Determination of Major and Minor Elements in HF-Digested Soil Samples using an Agilent 5110 ICP-OES

Significance of the Topic

Accurate elemental analysis of soil samples is essential for environmental assessment, agricultural management, and regulatory compliance. Silicate minerals in soils require hydrofluoric acid (HF) for complete dissolution. However, HF digests corrode standard glass or quartz sample introduction systems, necessitating neutralization steps that add complexity, risk contamination, and reduce throughput. An inert sample introduction system enables direct analysis of HF-digested samples, improving efficiency and data integrity.

Objectives and Study Overview

The study evaluates the performance of an Agilent inert sample introduction system coupled to the 5110 Vertical Dual View ICP-OES for multi-element determination in HF-digested soil samples. Key objectives include:

• Validating complete digestion and accurate quantitation of 11 major and minor elements in a NIST soil reference material following US EPA 3052 microwave-assisted HF digestion.
• Assessing detection limits, dynamic range, and long-term stability over continuous operation.
• Comparing recoveries from HF-based and aqua regia-only digests.
• Demonstrating interference correction using Agilent’s FACT software.

Methodology and Instrumentation

Soil samples (0.45 g) and NIST SRM 2710a were digested in a microwave system with 10 mL HNO₃, 3 mL HF, and 3 mL HCl under US EPA 3052 conditions, brought to 40 mL. Calibration standards matched the acid matrix. An Agilent 5110 VDV ICP-OES with SPS 4 autosampler was equipped with:

• OneNeb Series 2 inert nebulizer
• Inert double-pass spray chamber with removable baffle
• Easy-fit inert demountable VDV torch with alumina injector (1.8 mm i.d.)
• Inline nebulizer gas humidifier

Operating conditions included 1.2 kW RF power, 12 L/min plasma flow, axial and radial viewing modes, and online addition of Lu and Y internal standards. FACT spectral deconvolution corrected complex overlaps.

Key Results and Discussion

Recoveries for all 11 elements were within ±10% of certified values, confirming method accuracy.

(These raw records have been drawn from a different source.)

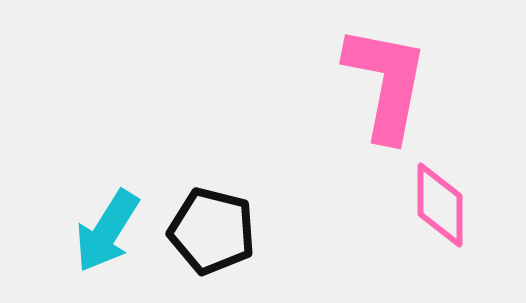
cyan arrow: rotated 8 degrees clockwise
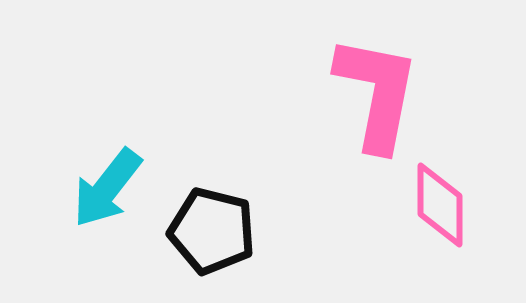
pink L-shape: moved 9 px left, 10 px down
cyan arrow: moved 43 px up; rotated 6 degrees clockwise
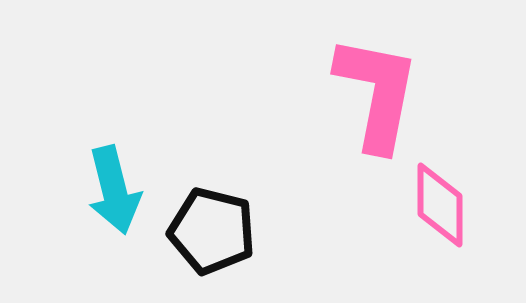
cyan arrow: moved 7 px right, 2 px down; rotated 52 degrees counterclockwise
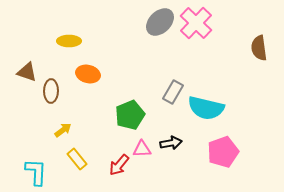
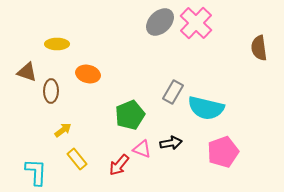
yellow ellipse: moved 12 px left, 3 px down
pink triangle: rotated 24 degrees clockwise
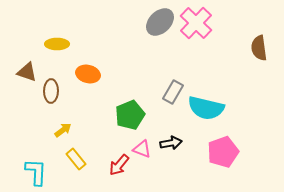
yellow rectangle: moved 1 px left
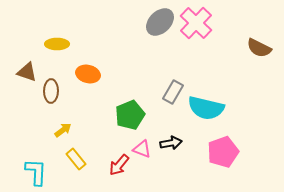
brown semicircle: rotated 55 degrees counterclockwise
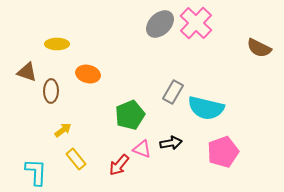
gray ellipse: moved 2 px down
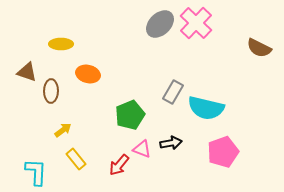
yellow ellipse: moved 4 px right
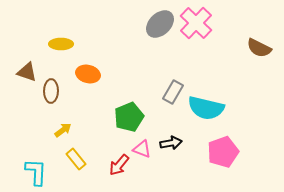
green pentagon: moved 1 px left, 2 px down
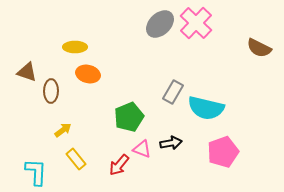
yellow ellipse: moved 14 px right, 3 px down
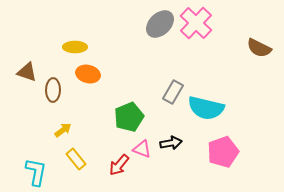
brown ellipse: moved 2 px right, 1 px up
cyan L-shape: rotated 8 degrees clockwise
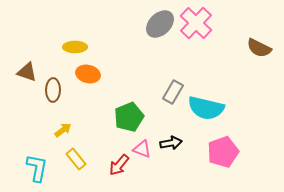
cyan L-shape: moved 1 px right, 4 px up
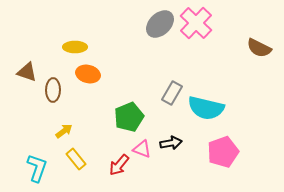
gray rectangle: moved 1 px left, 1 px down
yellow arrow: moved 1 px right, 1 px down
cyan L-shape: rotated 8 degrees clockwise
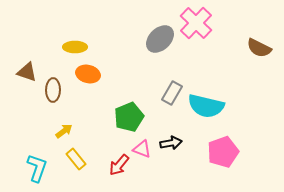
gray ellipse: moved 15 px down
cyan semicircle: moved 2 px up
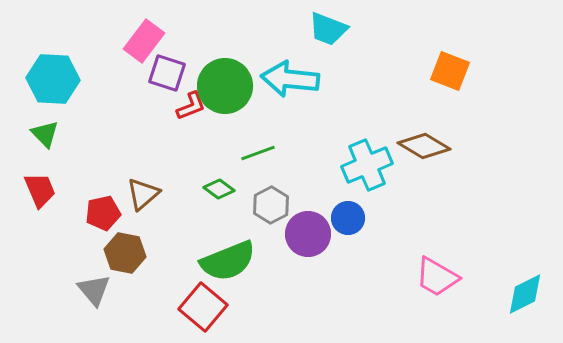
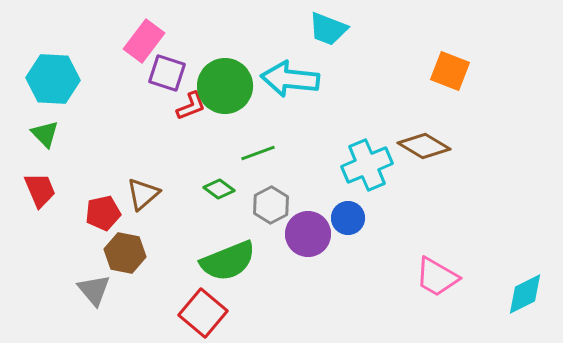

Method detection limits ranged from 0.44 to 11.2 µg/kg (MDL) and 0.12 to 3.01 mg/kg (LOQ). Long-term precision over 7 hours of continuous analysis showed RSDs below 3%. FACT correction effectively removed a Cu interference on P 177.434 nm. Recoveries in aqua regia-only digests were significantly lower for Cr, Mn, Ti, and V, highlighting the necessity of HF for total digestion. Spike recoveries in the SRM were within ±10%, validating method robustness.

Benefits and Practical Applications

Direct analysis of HF-digested soils without neutralization streamlines workflows, reduces contamination risk, and supports high-throughput operations. The inert introduction system tolerates high dissolved solids and organic solvents while delivering accurate multi-element data across a broad dynamic range (ppm to percent levels). This approach benefits environmental laboratories, agronomic research, and industrial quality control.

Future Trends and Opportunities

Expanding inert introduction technology to other challenging matrices (e.g., sediments, sludges), integrating automated digestion workflows, and adapting similar systems for MP-AES will enhance analytical flexibility. Ongoing improvements in real-time spectral correction and detector technology will further lower detection limits and simplify complex sample analyses.

Conclusion

The combination of HF digestion and Agilent’s inert sample introduction on the 5110 VDV ICP-OES delivers reliable, efficient multi-element analysis of silicate-rich soils. The method offers complete sample decomposition, excellent accuracy and precision, robust long-term stability, and a wide dynamic range, making it a valuable tool for diverse analytical laboratories.

References

1. US EPA Method 3052. Microwave Assisted Acid Digestion of Siliceous and Organically Based Matrices; U.S. Environmental Protection Agency.
2. López-García I., Arnau-Jerez I., Campillo N., Hernández-Córdoba M. Determination of Tin and Titanium in Soils, Sediments and Sludges Using ETAAS with Slurry Sample Introduction. Talanta. 62(2):413–419 (2004).
3. Lyu S., Wei X., Chen J., Wang C., Wang X., Pan D. Titanium as a Beneficial Element for Crop Production. Front. Plant Sci. 8:597 (2017).
4. Agilent Technologies. Real-time Spectral Correction of Complex Samples Using FACT Spectral Deconvolution Software; Publication 5991-4837EN.